= Tony Beddison =

Australian businessman (1948–2020)

Anthony John Beddison (3 October 1948 – 14 January 2020) was an Australian businessman and philanthropist, who was founder and chairman of the Beddison Group, a workforce recruitment and consultancy service.

==Early life and career==
Beddison was born in 1948, and educated at Caulfield Grammar School. His first job was as a trainee for BP from 1966 to 1969. He served in the Australian Army from 1969 to 1972, reaching the rank of lieutenant. He worked as a management consultant in Europe until 1974, when he joined Drake International as a manager.

==Business career==
In 1977, Beddison founded SACS Consulting, a consulting firm specialising in organisational psychology. SACS merged with other companies over the next twenty years, including Hoban Recruitment and Clicks IT Recruitment.

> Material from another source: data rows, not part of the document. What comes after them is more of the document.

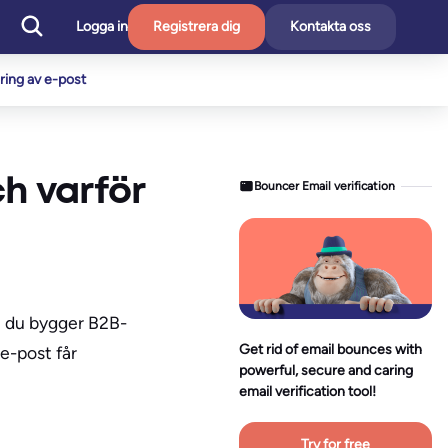
Logga in
Registrera dig
Kontakta oss
ering av e-post
ch varför
Bouncer Email verification
om du bygger B2B-
Get rid of email bounces with
e-post får
powerful, secure and caring
email verification tool!
Try for free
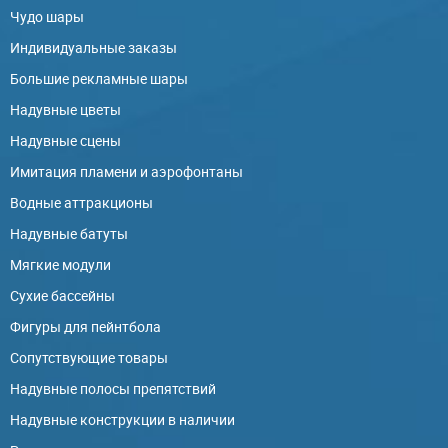
Чудо шары
Индивидуальные заказы
Большие рекламные шары
Надувные цветы
Надувные сцены
Имитация пламени и аэрофонтаны
Водные аттракционы
Надувные батуты
Мягкие модули
Сухие бассейны
Фигуры для пейнтбола
Сопутствующие товары
Надувные полосы препятствий
Надувные конструкции в наличии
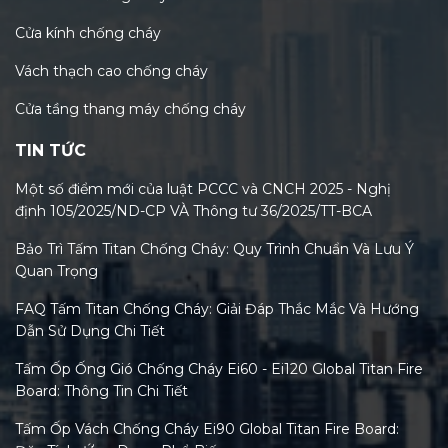
Cửa kính chống cháy
Vách thạch cao chống cháy
Cửa tầng thang máy chống cháy
TIN TỨC
Một số điểm mới của luật PCCC và CNCH 2025 - Nghị
định 105/2025/ND-CP VÀ Thông tư 36/2025/TT-BCA
Bảo Trì Tấm Titan Chống Cháy: Quy Trình Chuẩn Và Lưu Ý
Quan Trọng
FAQ Tấm Titan Chống Cháy: Giải Đáp Thắc Mắc Và Hướng
Dẫn Sử Dụng Chi Tiết
Tấm Ốp Ống Gió Chống Cháy Ei60 - Ei120 Global Titan Fire
Board: Thông Tin Chi Tiết
Tấm Ốp Vách Chống Cháy Ei90 Global Titan Fire Board:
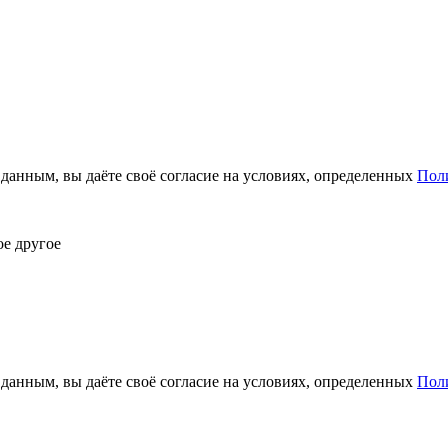
анным, вы даёте своё согласие на условиях, определенных
Пол
ое другое
анным, вы даёте своё согласие на условиях, определенных
Пол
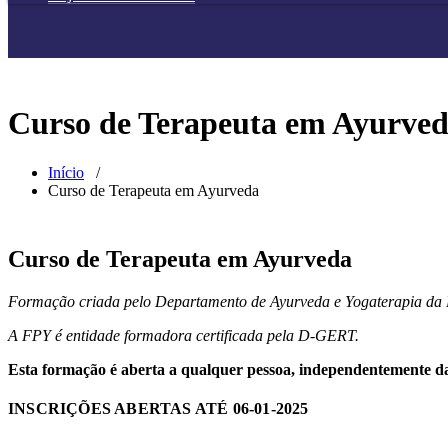
Curso de Terapeuta em Ayurve
Início
/
Curso de Terapeuta em Ayurveda
Curso de Terapeuta em Ayurveda
Formação criada pelo Departamento de Ayurveda e Yogaterapia da
A FPY é entidade formadora certificada pela D-GERT.
Esta formação é aberta a qualquer pessoa, independentemente da s
INSCRIÇÕES ABERTAS ATÉ 06-01-2025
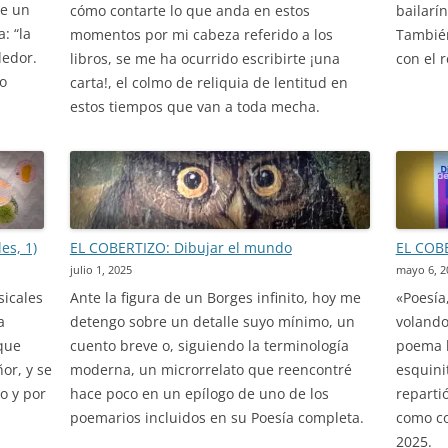
se un
cómo contarte lo que anda en estos
bailarí
: “la
momentos por mi cabeza referido a los
También
dedor.
libros, se me ha ocurrido escribirte ¡una
con el 
o
carta!, el colmo de reliquia de lentitud en
estos tiempos que van a toda mecha.
es, 1)
EL COBERTIZO: Dibujar el mundo
EL COBE
julio 1, 2025
mayo 6, 2
sicales
Ante la figura de un Borges infinito, hoy me
«Poesía
a
detengo sobre un detalle suyo mínimo, un
volando 
 que
cuento breve o, siguiendo la terminología
poema l
or, y se
moderna, un microrrelato que reencontré
esquini
o y por
hace poco en un epílogo de uno de los
reparti
poemarios incluidos en su Poesía completa.
como co
2025.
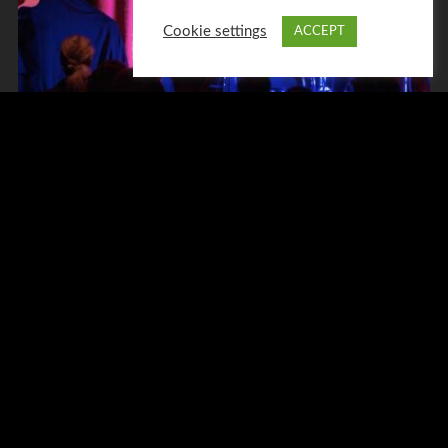
Cookie settings
ACCEPT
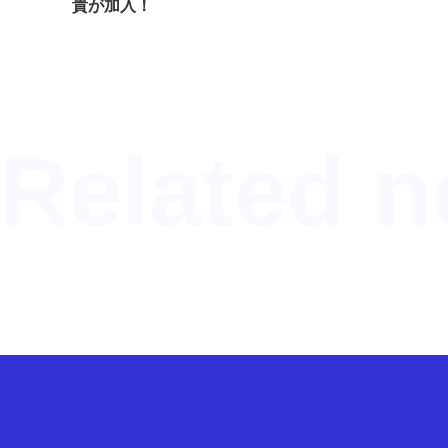
貴が加入！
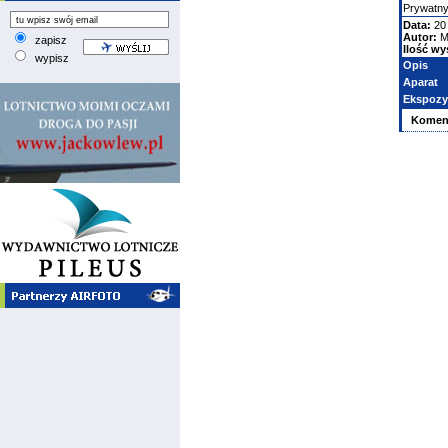
Prywatn
Data:
20 
Autor:
M
zapisz
Ilość wy
wypisz
Opis
Aparat
Ekspozy
Komen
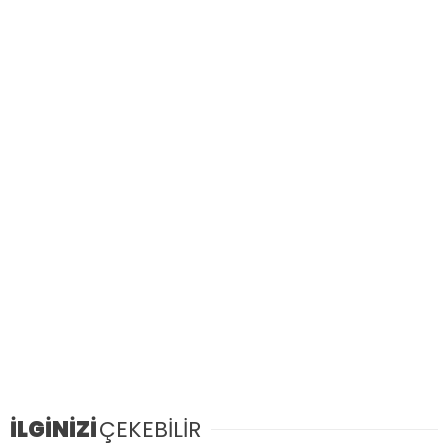
İLGİNİZİ
ÇEKEBİLİR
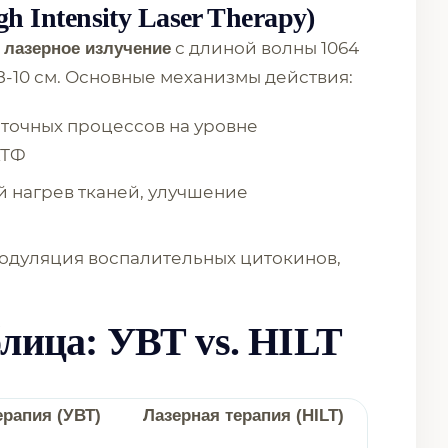
h Intensity Laser Therapy)
с длиной волны 1064
 лазерное излучение
 8-10 см. Основные механизмы действия:
еточных процессов на уровне
АТФ
й нагрев тканей, улучшение
Модуляция воспалительных цитокинов,
лица: УВТ vs. HILT
ерапия (УВТ)
Лазерная терапия (HILT)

==Philanthropy and directorships==
From the mid-1990s, Beddison served on the boards and committees of several organisations, sometimes as chairman or director. These included the committee of the FINA World Aquatics Championships Corporation from 2005 to 2007, the Centenary of Federation Victorian committee (1998–2000), the Moonee Valley Racing Club committee (1998–2009), and the council of the Australian War Memorial. He was chairman of the Australia Day Committee (1999–2004), the Royal Children's Hospital (2004–2013), and The Prince's Charities Australia (2013–2016); and director of the Murdoch Children's Research Institute (2004–2013) and the Australian War Memorial ANZAC Foundation (from 2011 until his death in 2020).

==Honours==
Beddison was appointed as an Officer of the Order of Australia in the 2002 Australia Day Honours. He was upgraded to Companion of the Order at the Queen's Birthday Honours in 2016.